**INSTRUCTIONS FOR THE TASK:**
This task calls for every entry below to be repeated exactly, without the pictures.
===== DATA FOR REVIEW
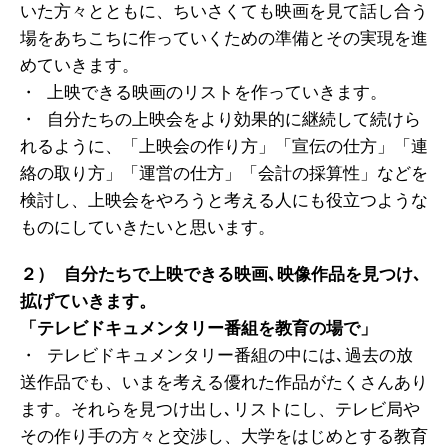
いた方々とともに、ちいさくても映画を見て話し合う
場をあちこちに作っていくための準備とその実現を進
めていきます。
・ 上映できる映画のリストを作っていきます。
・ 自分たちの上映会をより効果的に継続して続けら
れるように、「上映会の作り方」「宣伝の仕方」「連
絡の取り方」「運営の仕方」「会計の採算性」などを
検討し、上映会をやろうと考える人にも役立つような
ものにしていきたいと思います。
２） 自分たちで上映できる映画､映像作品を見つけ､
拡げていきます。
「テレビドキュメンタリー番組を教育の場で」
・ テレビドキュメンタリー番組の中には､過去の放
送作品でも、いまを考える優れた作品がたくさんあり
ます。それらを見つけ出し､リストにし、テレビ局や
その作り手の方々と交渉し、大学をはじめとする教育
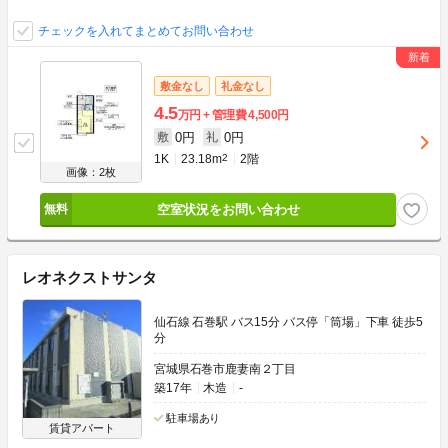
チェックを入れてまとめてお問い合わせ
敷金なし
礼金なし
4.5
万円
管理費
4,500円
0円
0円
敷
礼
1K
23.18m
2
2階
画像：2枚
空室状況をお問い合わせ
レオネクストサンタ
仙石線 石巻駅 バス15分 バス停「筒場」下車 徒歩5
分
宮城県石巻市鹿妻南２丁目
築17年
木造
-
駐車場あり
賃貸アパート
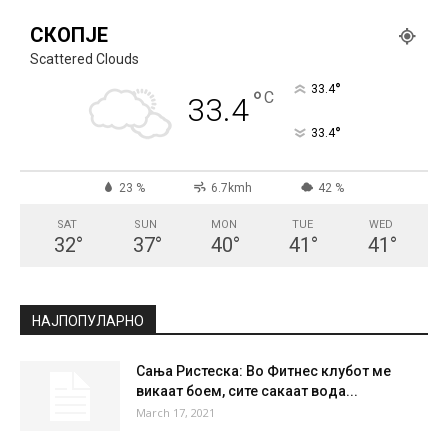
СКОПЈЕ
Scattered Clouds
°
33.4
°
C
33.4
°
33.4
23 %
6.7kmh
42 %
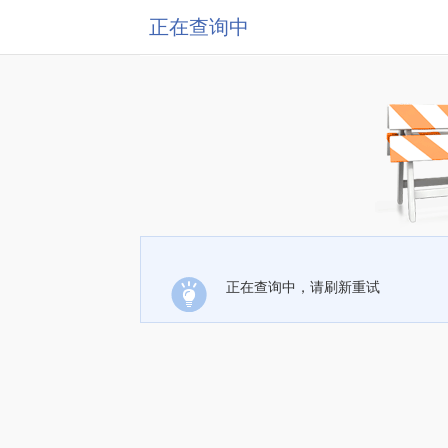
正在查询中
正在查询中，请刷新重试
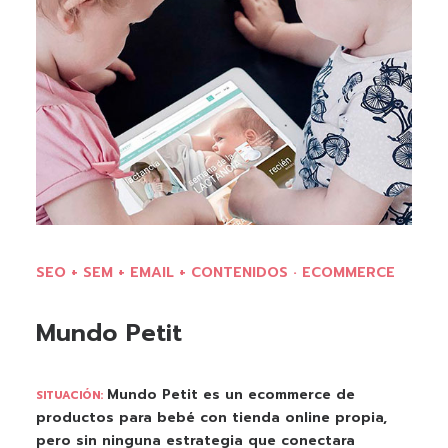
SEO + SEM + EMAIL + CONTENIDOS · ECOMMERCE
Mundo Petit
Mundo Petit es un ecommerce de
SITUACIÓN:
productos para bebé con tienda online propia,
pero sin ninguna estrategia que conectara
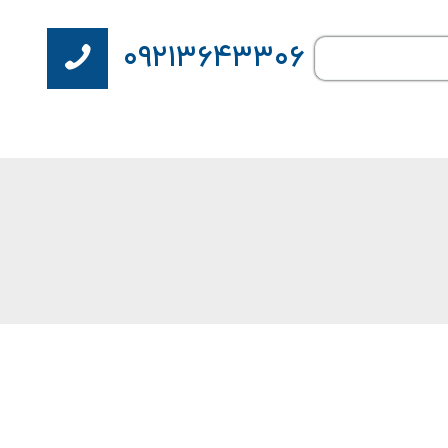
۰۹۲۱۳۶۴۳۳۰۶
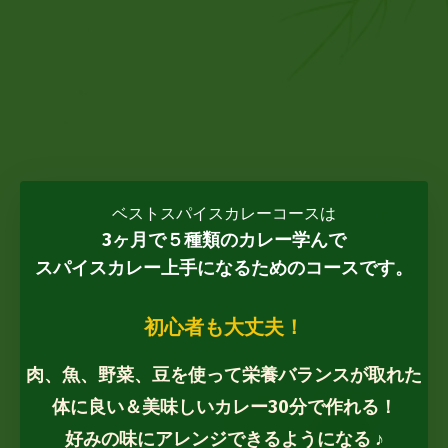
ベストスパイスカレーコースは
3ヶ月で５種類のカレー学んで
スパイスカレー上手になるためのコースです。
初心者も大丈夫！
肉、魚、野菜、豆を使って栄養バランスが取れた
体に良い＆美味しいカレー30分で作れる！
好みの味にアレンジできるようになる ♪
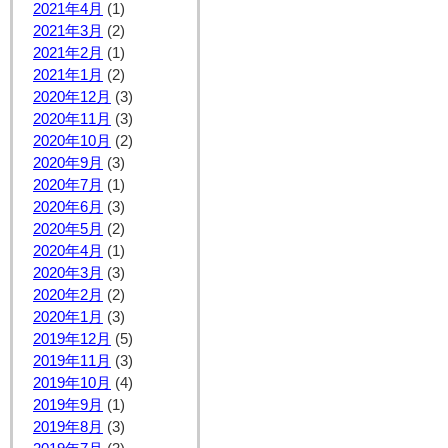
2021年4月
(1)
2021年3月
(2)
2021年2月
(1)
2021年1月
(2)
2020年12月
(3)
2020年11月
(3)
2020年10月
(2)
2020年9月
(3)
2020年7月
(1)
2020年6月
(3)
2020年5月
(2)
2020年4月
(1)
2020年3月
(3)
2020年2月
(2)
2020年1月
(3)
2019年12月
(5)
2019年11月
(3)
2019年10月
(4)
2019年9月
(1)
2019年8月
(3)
==========
**TASK RESULT:**
いた方々とともに、ちいさくても映画を見て話し合う
場をあちこちに作っていくための準備とその実現を進
めていきます。
・ 上映できる映画のリストを作っていきます。
・ 自分たちの上映会をより効果的に継続して続けら
れるように、「上映会の作り方」「宣伝の仕方」「連
絡の取り方」「運営の仕方」「会計の採算性」などを
検討し、上映会をやろうと考える人にも役立つような
ものにしていきたいと思います。
２） 自分たちで上映できる映画､映像作品を見つけ､
拡げていきます。
「テレビドキュメンタリー番組を教育の場で」
・ テレビドキュメンタリー番組の中には､過去の放
送作品でも、いまを考える優れた作品がたくさんあり
ます。それらを見つけ出し､リストにし、テレビ局や
その作り手の方々と交渉し、大学をはじめとする教育
チェックを入れてまとめてお問い合わせ
敷金なし
礼金なし
4.5
万円
管理費
4,500円
0円
0円
敷
礼
1K
23.18m
2
2階
画像：2枚
空室状況をお問い合わせ
レオネクストサンタ
仙石線 石巻駅 バス15分 バス停「筒場」下車 徒歩5
分
宮城県石巻市鹿妻南２丁目
築17年
木造
-
駐車場あり
賃貸アパート
СКОПЈЕ
Scattered Clouds
°
33.4
°
C
33.4
°
33.4
23 %
6.7kmh
42 %
正在查询中
正在查询中，请刷新重试
SEO + SEM + EMAIL + CONTENIDOS · ECOMMERCE
Mundo Petit
Mundo Petit es un ecommerce de
SITUACIÓN:
productos para bebé con tienda online propia,
pero sin ninguna estrategia que conectara
۰۹۲۱۳۶۴۳۳۰۶
ベストスパイスカレーコースは
3ヶ月で５種類のカレー学んで
スパイスカレー上手になるためのコースです。
初心者も大丈夫！
肉、魚、野菜、豆を使って栄養バランスが取れた
体に良い＆美味しいカレー30分で作れる！
好みの味にアレンジできるようになる ♪
2021年4月
(1)
2021年3月
(2)
2021年2月
(1)
2021年1月
(2)
2020年12月
(3)
2020年11月
(3)
2020年10月
(2)
2020年9月
(3)
2020年7月
(1)
2020年6月
(3)
2020年5月
(2)
2020年4月
(1)
2020年3月
(3)
2020年2月
(2)
2020年1月
(3)
2019年12月
(5)
2019年11月
(3)
2019年10月
(4)
2019年9月
(1)
2019年8月
(3)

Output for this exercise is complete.